Une odeur d’absence rôde autour de mes murs, des tourbillons de questions arpentent cette forêt inconsciente, ma conscience. Le public contemple ma dégringolade vers des rues amères où, esseulé, je traîne les pieds. Je respire, donc je vis, quand le miroir ignore ton portrait. As-tu grandi ?
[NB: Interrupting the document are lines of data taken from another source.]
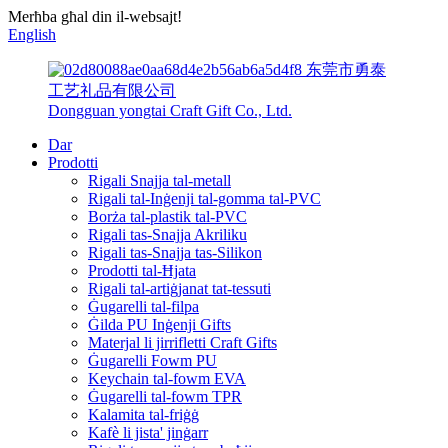
Merħba għal din il-websajt!
English
东莞市勇泰
工艺礼品有限公司
Dongguan yongtai Craft Gift Co., Ltd.
Dar
Prodotti
Rigali Snajja tal-metall
Rigali tal-Inġenji tal-gomma tal-PVC
Borża tal-plastik tal-PVC
Rigali tas-Snajja Akriliku
Rigali tas-Snajja tas-Silikon
Prodotti tal-Ħjata
Rigali tal-artiġjanat tat-tessuti
Ġugarelli tal-filpa
Ġilda PU Inġenji Gifts
Materjal li jirrifletti Craft Gifts
Ġugarelli Fowm PU
Keychain tal-fowm EVA
Ġugarelli tal-fowm TPR
Kalamita tal-friġġ
Kafè li jista' jinġarr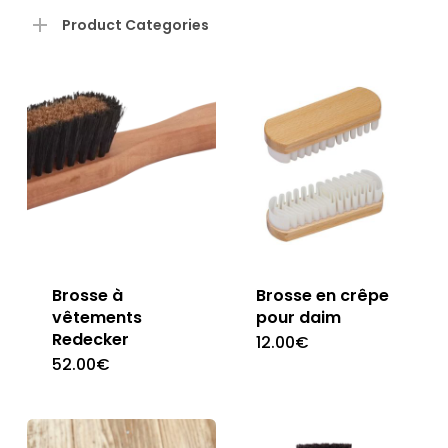
pri
pri
Product Categories
Brosse à
Brosse en crêpe
vêtements
pour daim
Redecker
12.00
€
52.00
€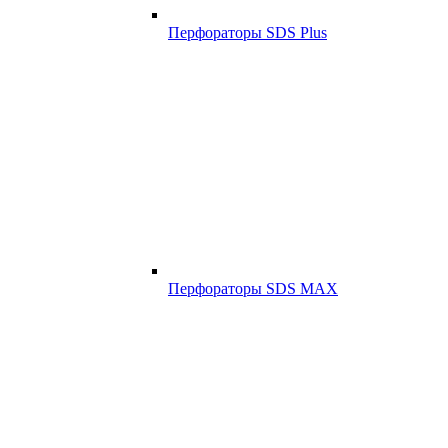
Перфораторы SDS Plus
Перфораторы SDS MAX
Parfois je pêche une réponse. Je sais que le vent te promène sur cette côte d’azur aux couleurs de propagande pour une nouvelle rencontre, sur un banc. Parler de tout et surtout de rien du tout, sentir la flamme du cœur, l’arôme d’une fleur des sables et se croire innocent sur la carte du monde. Oublier un temps que le bonheur se construit à plusieurs, me sentir libre à en pleurer. Écouter la nature, la voile en fausse panne, avoir tes yeux comme horizon, ne pas me méfier des dangers, me laisser porter par Éole, sur une route claire, sans naufrage... Plus aucune peur de nos âges, accepter de vieillir, nous construire à deux, créer !

Quoi ?

Des étoiles dans l’iris de nos fils et filles. Une famille. Un tableau, un bateau...
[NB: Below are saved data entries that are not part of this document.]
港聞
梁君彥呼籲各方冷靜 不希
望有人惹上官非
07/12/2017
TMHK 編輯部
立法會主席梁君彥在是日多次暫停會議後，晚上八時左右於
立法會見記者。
Puis oublier le supplice du présent, oublier que je suis loin de ta robe qui glisse sur tes hanches. Penser au futur invisible, y croire encore et encore, croire que nous sommes nés l’un pour l’autre, et en délire fuir pour une balade vers l’océan pacifique, nous arrêter afin de construire un nid, une ruche, jouer à l’autruche sur cet îlot étranger, nous amuser au son des cornemuses.

Ici, le soleil est trop triste.

in Bleu Terre, Jean-François Joubert, 2010.